Using this conventional development model, Inpex and Shell say they are confident that they can save up to 25% compared to using a FLNG solution for the full field development of Abadi.
Petronas pitches in
Malaysia’s state-owned Petronas also is pursuing its own FLNG solutions for its remote gas fields. The operator recently reported the lifting of the first topsides module for its PFLNG1 unit at the Daewoo Shipbuilding and Marine Engineering (DSME) shipyard in Okpo, South Korea.
The lifting of this first module marked a milestone for the facility, as it signifies that the PFLNG1 facility is near completion—something that has enabled Petronas to get a jump on its rivals to the point where it has said in a press statement related to the lifting of the first module that the unit would be “the world’s first FLNG facility in operation.”
The pioneer facility will be used to produce gas from the Kanowit Field located 180 km (112 miles) offshore Sarawak, Eastern Malaysia.
Technip and DSME were appointed to jointly develop the PFLNG1 facility, which again is smaller than Shell’s Prelude and Inpex’s Abadi units. PFLNG1 will have an LNG producing capacity of 1.2 MMmt/year, with the vessel having relatively diminutive dimensions of 365 m (1,197 ft) in length, 60 m (196 ft) in width and a height of 33 m (108 ft).
The PFLNG1 facility is only 14 m (46 ft) narrower than Shell’s Prelude unit in terms of width but 123 m (404 ft) shorter in length, so it will have only a third of the latter’s LNG production capacity (and around half that of the Abadi unit).
Once the construction and installation phases are completed in 2015, PFLNG1 will be moored on the field, although no firm first production date has yet been given by Petronas. “Once operational, the PFLNG1 will change the landscape of the LNG business and at the same time play a significant role in Petronas’ efforts to unlock and monetize gas reserves, especially in Malaysia’s remote and stranded fields,” Petronas said in a press statement.
A further unit also has been chosen by Petronas for its second planned FLNG project in its domestic waters. It issued a design, build and installation contract for the PFLNG2 unit earlier this year. The unit will be located in deepwater off the coast of Sabah, with the engineering, procurement, construction, installation and commissioning contract going to a consortium of JGC Corp., Samsung Heavy Industries Co. Ltd., JGC (Malaysia) Sdn. Bhd. and Samsung Heavy Industries (M) Sdn. Bhd.
The facility, if it proceeds as planned, will be moored on the Rotan Field in Block H and be slightly larger than the company’s first unit, with a planned production capacity of 1.5 MMmt/year of LNG.
FLNG not the only show in town
Southeast Asia also has a host of other development projects on the boil with not an FLNG facility in sight.
Petronas has made a $14 billion commitment to revamp its mature assets and develop marginal domestic fields via EOR techniques.
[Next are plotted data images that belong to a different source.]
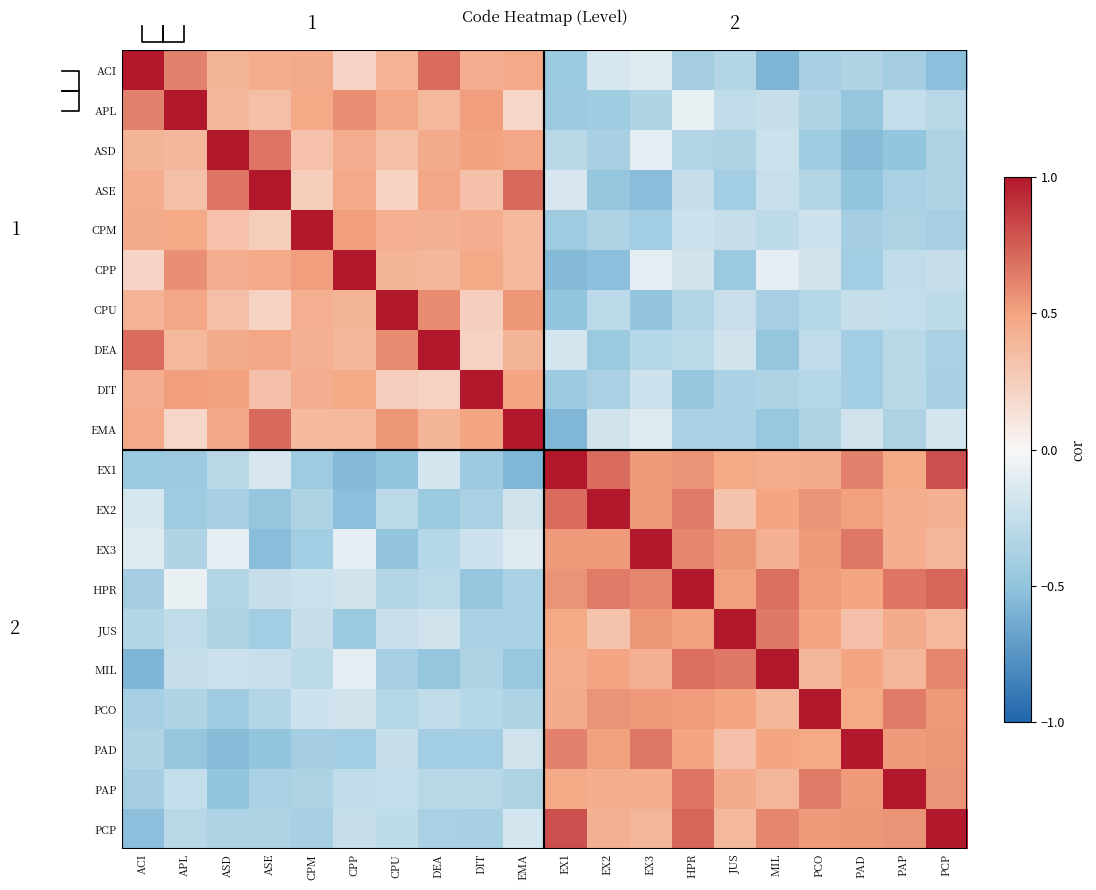

Count the EX2 values in the range 0 to 1.

10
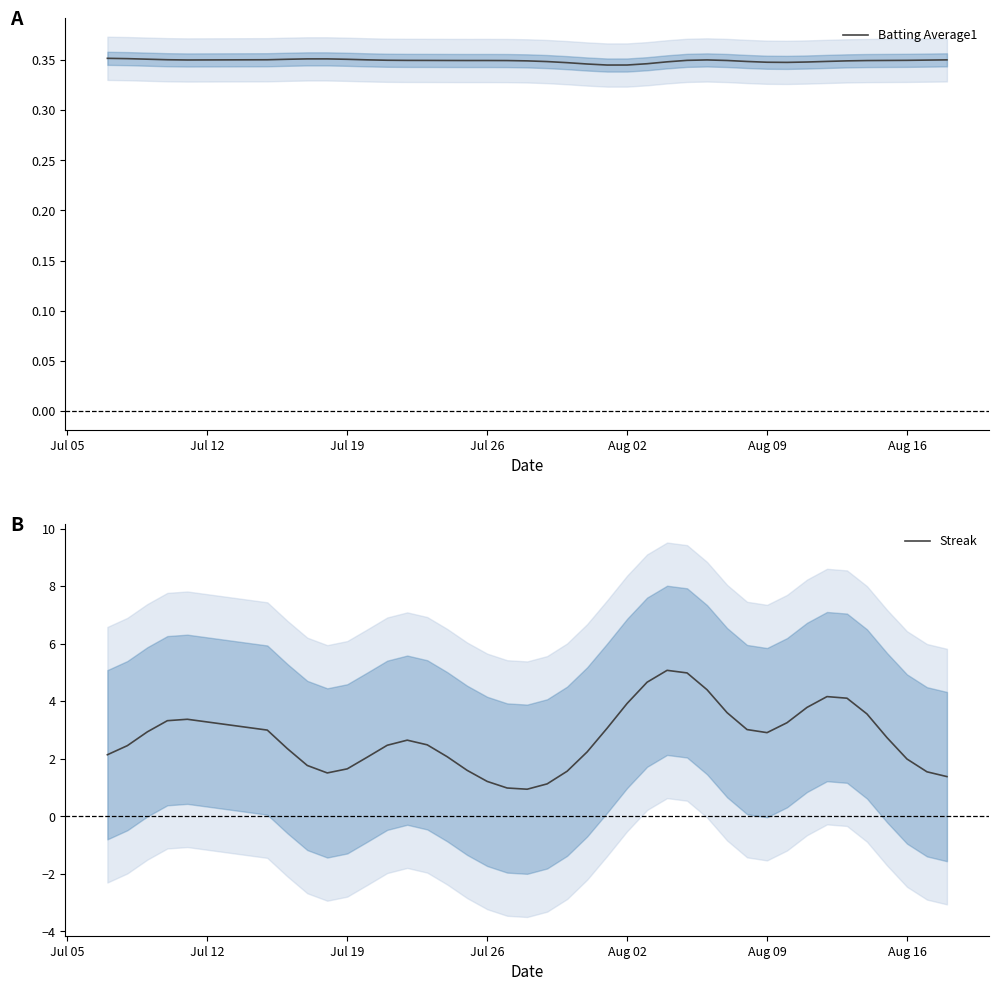

True or false: Streak has a value of 2.1 at Jul 05.

True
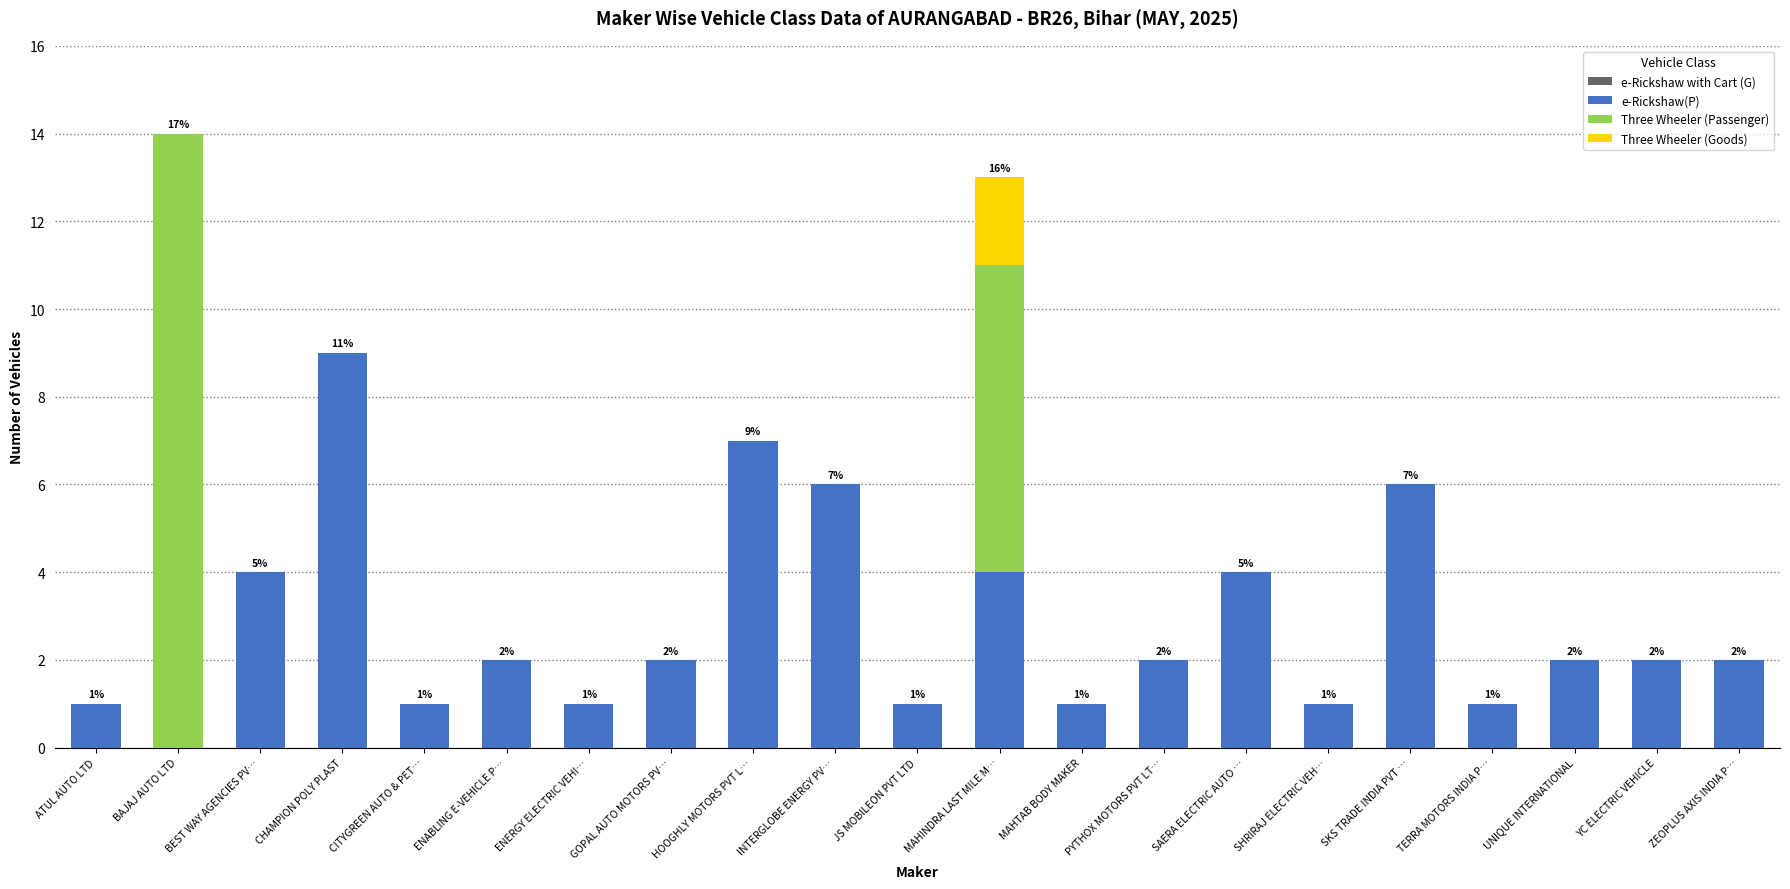

How many series are shown in this chart?

3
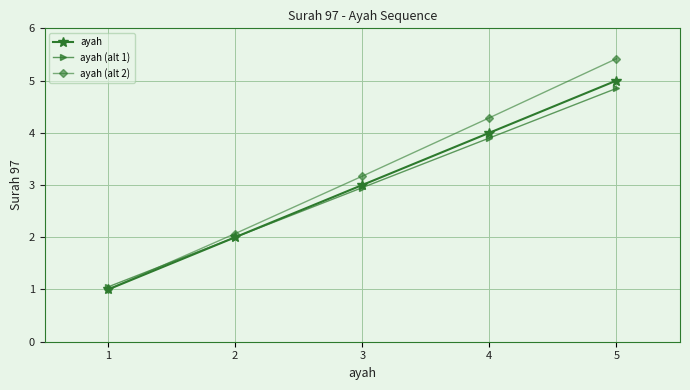

What is the total value across all series at 2?

6.1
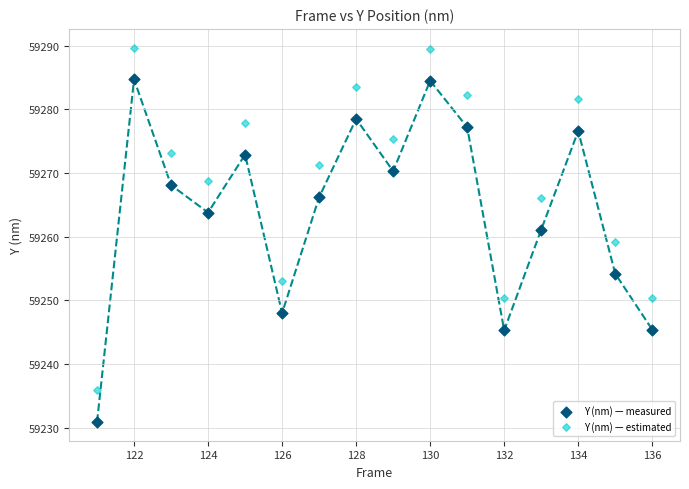

In the Y (nm) — estimated series, what Y value is closest to 59262?

59259.2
The company’s executive vice president for E&P, Wee Yiaw Hin, said the sum was needed to undertake 10 EOR projects that the operator has in the pipeline.
It also has $337.1 million in hand for its E&P Technology Center to develop new EOR technology, added Wee, who sees the potential for the application of EOR techniques on 50% of Malaysia’s producing fields.
In Indonesia, meanwhile, SKKMigas expects that the much-delayed Banyu Urip oil field in the Cepu Block, East Java, will start full production in early 2015 as development work finally nears completion.
Development work at Banyu Urip was 92.5% complete as of mid-September, with the early production facility (EPF) already producing 30,000 bbl/d of oil, according to SKKMigas.
Output at the field, which holds an estimated 450 MMbbl of oil, will increase until it reaches a planned peak of 165,000 bbl/d by mid-2015. That peak is expected to last for about three years.
The project is 45% owned ExxonMobil, while Indonesia’s state-owned Pertamina holds 45% and regional player Badan Kerja Sama Blok Cepu has 10%.